La criopreservazione sta aprendo nuove, seppure fantascientifiche, prospettive  intorno all’idea, tanto cara all’uomo, dell’immortalità.

La crionica, anche nota come ibernazione umana o biostasi, è la pratica di preservare a basse temperature il corpo di pazienti terminali, dopo la morte legale, nella speranza che future tecnologie ne permettano un giorno il ritorno in vita.
Si tratta di una pratica molto costosa e attualmente non supportata tecnicamente ma che comunque sta ottenendo un discreto successo, tanto che ad oggi la Alcor Life Extention Foundation, una delle due principali organizzazioni che si occupano di crionica, ha congelato di recente il suo 134esimo paziente, un particolare paziente, perché si tratta di una bambina di soli due anni e mezzo, Matheryn Naovaratpong affetta da ependiloblastoma, un tumore cerebrale inguaribile che ha spinto i genitori ad affidarne le spoglie all’organizzazione Americana per tentare la criopreservazione.

La procedura per l’ibernazione di un paziente deve necessariamente avvenire negli Stati Uniti, perché sia in Italia che nel resto d’Europa non esistono organizzazioni crioniche, dunque la pratica  inizia di solito  nella sala di rianimazione di un ospedale americano, dove il paziente è in fin di vita per una grave malattia.

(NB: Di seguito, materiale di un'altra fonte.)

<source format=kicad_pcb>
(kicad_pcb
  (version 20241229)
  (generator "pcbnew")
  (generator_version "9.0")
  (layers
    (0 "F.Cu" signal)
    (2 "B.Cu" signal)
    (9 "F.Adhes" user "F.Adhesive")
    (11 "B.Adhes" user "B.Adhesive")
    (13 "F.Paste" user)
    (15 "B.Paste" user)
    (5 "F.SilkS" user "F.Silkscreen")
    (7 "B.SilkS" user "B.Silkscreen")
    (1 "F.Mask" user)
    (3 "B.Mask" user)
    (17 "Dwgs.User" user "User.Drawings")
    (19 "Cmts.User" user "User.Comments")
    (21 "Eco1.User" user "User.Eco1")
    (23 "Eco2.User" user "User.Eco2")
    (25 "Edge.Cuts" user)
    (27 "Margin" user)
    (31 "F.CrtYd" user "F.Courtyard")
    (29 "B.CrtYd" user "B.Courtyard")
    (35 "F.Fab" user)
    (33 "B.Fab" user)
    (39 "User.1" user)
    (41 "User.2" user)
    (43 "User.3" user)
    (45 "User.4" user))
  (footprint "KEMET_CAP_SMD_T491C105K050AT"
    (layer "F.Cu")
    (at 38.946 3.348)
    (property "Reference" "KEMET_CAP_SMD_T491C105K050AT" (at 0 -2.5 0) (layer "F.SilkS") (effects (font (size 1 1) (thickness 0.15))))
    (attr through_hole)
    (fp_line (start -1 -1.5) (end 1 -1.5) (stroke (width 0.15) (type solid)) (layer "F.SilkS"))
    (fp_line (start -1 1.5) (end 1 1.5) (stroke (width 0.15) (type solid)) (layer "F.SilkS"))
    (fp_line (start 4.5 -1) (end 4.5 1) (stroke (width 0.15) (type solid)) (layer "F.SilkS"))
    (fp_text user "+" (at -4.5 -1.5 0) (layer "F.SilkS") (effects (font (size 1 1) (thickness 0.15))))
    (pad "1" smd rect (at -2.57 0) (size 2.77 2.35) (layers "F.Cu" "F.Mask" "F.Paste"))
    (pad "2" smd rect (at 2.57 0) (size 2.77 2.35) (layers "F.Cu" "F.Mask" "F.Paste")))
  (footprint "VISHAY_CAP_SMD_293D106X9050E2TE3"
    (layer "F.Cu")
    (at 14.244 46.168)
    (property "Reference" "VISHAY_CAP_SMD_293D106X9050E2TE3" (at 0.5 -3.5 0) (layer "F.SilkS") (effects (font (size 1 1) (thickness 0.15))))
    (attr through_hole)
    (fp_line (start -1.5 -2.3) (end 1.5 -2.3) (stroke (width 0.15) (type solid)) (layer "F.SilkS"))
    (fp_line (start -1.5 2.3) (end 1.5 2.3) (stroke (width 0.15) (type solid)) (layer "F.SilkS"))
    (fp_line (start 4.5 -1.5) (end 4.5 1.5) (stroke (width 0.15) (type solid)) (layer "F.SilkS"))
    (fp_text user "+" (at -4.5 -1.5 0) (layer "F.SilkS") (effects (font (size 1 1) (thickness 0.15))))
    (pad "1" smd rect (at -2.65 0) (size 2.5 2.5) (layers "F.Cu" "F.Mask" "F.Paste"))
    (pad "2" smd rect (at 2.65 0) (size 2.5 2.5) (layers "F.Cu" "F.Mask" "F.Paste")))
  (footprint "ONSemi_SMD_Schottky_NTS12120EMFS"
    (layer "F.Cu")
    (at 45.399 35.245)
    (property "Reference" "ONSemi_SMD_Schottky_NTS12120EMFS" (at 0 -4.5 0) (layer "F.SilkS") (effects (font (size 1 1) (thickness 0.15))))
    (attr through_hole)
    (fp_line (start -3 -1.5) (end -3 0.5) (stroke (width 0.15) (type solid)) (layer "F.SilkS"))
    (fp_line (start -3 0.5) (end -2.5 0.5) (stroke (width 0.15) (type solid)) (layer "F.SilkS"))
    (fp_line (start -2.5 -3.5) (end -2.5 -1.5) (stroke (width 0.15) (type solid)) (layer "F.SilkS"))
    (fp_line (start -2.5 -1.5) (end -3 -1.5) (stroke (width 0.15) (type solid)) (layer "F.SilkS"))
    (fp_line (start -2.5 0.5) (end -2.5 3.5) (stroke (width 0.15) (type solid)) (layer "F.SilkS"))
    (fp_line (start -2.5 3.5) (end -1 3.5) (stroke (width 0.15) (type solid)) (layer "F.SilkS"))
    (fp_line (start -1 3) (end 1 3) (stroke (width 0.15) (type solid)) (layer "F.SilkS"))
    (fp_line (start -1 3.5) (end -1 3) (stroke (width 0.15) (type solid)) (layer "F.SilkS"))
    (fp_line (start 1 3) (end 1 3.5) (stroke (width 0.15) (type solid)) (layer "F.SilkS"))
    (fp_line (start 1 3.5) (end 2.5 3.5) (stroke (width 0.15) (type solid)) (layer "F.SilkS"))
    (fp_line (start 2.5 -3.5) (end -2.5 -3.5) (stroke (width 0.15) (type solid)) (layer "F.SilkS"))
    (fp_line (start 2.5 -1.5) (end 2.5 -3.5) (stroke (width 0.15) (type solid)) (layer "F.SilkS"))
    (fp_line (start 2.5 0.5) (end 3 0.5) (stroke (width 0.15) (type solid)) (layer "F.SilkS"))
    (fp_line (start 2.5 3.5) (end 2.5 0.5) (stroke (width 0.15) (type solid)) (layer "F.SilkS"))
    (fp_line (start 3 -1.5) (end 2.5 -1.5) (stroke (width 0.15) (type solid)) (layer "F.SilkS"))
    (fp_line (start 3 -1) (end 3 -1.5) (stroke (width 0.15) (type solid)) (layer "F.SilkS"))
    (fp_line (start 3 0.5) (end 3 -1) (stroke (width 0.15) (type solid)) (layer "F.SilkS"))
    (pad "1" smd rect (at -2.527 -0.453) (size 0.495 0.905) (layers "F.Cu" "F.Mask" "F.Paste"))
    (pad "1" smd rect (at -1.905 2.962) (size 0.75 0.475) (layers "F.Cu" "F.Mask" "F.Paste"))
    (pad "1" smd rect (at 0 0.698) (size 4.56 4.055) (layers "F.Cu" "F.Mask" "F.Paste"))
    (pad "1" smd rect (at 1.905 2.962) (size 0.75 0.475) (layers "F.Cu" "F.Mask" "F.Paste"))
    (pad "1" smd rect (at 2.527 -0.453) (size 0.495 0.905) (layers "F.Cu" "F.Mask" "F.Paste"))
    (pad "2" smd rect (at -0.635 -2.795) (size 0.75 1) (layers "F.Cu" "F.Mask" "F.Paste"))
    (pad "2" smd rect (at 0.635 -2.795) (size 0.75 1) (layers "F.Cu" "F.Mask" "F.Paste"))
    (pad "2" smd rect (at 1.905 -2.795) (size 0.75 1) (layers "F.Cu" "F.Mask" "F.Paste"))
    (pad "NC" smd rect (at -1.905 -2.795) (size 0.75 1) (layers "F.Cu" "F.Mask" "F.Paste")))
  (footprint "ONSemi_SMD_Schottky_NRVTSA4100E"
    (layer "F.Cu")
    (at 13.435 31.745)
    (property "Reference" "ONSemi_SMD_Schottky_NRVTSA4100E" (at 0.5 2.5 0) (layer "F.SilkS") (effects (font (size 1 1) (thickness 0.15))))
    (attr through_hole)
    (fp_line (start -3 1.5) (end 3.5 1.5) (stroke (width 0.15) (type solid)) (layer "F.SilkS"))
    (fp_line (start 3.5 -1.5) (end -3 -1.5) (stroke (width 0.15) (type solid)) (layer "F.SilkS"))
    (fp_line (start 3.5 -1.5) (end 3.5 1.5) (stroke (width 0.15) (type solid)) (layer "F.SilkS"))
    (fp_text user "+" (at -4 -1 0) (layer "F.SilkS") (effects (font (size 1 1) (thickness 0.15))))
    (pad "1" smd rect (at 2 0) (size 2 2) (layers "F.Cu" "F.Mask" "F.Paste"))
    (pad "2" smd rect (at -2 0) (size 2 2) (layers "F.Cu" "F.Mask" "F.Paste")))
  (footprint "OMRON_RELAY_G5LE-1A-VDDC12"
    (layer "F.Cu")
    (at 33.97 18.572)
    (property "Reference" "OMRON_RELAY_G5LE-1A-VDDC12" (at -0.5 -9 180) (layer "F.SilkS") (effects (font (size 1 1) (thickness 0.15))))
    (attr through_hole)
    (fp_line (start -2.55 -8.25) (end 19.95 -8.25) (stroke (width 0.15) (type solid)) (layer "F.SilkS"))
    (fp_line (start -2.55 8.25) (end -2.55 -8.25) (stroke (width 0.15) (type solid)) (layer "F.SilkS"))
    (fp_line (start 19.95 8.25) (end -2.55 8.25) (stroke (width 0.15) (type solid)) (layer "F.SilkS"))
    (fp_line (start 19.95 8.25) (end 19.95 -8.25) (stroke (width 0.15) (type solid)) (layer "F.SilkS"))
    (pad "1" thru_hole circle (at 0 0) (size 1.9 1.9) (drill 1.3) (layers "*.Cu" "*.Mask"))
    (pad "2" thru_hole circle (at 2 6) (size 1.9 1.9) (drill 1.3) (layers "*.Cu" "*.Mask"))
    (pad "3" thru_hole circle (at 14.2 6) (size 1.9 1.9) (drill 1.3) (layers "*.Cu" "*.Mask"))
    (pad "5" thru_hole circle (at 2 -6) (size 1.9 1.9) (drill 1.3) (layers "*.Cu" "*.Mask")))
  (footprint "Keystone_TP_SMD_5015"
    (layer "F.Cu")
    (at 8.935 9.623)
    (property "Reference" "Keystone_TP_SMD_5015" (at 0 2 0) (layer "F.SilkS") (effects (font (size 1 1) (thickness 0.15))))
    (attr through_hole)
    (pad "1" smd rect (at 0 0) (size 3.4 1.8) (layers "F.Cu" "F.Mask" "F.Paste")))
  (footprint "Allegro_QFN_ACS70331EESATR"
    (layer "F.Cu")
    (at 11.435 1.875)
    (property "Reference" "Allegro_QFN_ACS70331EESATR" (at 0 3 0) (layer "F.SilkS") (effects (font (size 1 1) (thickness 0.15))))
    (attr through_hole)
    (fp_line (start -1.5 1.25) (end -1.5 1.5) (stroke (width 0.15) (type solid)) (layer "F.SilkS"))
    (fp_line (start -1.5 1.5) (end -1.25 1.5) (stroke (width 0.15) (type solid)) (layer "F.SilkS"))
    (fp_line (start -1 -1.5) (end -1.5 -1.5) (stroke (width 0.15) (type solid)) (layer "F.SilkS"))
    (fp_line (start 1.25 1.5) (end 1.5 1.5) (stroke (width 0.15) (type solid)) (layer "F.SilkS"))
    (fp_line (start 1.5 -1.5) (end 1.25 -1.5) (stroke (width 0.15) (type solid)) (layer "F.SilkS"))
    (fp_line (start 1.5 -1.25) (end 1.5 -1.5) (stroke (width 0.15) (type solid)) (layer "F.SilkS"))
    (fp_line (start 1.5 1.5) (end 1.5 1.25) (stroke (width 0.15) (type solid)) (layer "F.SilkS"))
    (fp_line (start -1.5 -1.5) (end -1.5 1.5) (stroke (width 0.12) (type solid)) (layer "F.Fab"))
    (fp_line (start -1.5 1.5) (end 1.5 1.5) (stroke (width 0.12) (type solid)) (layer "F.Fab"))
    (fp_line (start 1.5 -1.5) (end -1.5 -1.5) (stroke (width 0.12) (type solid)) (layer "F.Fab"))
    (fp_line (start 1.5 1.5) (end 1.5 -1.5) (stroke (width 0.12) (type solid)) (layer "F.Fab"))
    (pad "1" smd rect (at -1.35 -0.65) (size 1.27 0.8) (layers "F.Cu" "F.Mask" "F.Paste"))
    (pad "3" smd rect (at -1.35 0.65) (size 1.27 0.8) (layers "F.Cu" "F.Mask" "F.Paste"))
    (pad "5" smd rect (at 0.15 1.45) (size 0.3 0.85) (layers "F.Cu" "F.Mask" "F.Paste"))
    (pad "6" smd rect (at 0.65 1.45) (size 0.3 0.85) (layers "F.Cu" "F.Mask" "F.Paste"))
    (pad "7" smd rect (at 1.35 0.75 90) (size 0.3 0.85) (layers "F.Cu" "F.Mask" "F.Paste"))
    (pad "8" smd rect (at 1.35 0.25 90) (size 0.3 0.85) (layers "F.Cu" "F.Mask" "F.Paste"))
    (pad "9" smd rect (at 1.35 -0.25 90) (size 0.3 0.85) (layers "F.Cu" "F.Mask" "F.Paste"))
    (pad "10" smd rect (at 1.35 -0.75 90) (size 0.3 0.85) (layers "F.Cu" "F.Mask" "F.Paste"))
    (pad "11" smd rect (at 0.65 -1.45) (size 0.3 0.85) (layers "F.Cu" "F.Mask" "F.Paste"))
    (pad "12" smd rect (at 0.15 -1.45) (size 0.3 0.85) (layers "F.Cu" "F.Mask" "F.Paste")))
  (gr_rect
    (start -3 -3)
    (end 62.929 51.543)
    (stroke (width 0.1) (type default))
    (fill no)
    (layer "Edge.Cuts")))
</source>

Subito dopo l’arresto cardiaco, un medico certifica la morte legale, quindi, viene applicato al paziente un apparecchio cardio-polmonare meccanico che, comprimendo ritmicamente il torace, assicura la ventilazione dei polmoni ed un continuo flusso di sangue al cervello. Contemporaneamente viene erogato ossigeno. Entro 2 minuti vengono somministrati, per endovena, vari farmaci per ridurre i danni dell’episodio ischemico e della successiva riperfusione e cioè: anticoagulanti come l’eparina e la streptokinasi, per inibire la formazione di coaguli di sangue, particolarmente nel microcircolo cerebrale, il metilprednisolone e la clorpromazina, per stabilizzare le membrane cellulari, il mannitolo ed il destrano 40, per ridurre l’edema, il calcio-bloccante  nimodipina, l’epinefrina, per migliorare la perfusione e la pressione del sangue, la deferoxamina, per ridurre i danni da radicali liberi, il sodio citrato, per ridurre i danni da riperfusione cerebrale, il potassio cloruro, per ridurre il metabolismo cerebrale, il metubine iodite, per inibire il brivido, THAM, antibiotici a largo spettro, inoltre viene somministrato, mediante sondino gastrico, del malox per prevenire la comparsa (per effetto dell’ipotermia profonda indotta) di ulcere gastriche emorragiche.

Un procedimento complesso che ha fondamenti soltanto su ipotesi mai confermate dalla scienza e che per il momento va a scontrasi con l’incapacità della scienza di invertire il processo di crioconservazione. Dunque la procedura è composta da due parti, delle quali al momento se ne conosce solo una. Se la biostasi può mantenere inalterato un paziente per anni, allora le tecniche future dovranno includere anche dei sofisticati sistemi di riparazione cellulare per tanto il successo dell’operazione sarà effettivo  solo alla luce delle abilità della futura medicina, proiettata verso la prospettiva di immortalità.
Dunque in uno scenario in cui il lutto è descritto come speranza e la scienza una religione la medicina del futuro dovrà comunque capire come come curare l’ependiloblastoma e altre inguaribili malattie prima di poter dare la sua seconda possibilità alla piccola  Matheryn Naovaratpong e a tutti coloro che hanno scelto di credere nel futuro.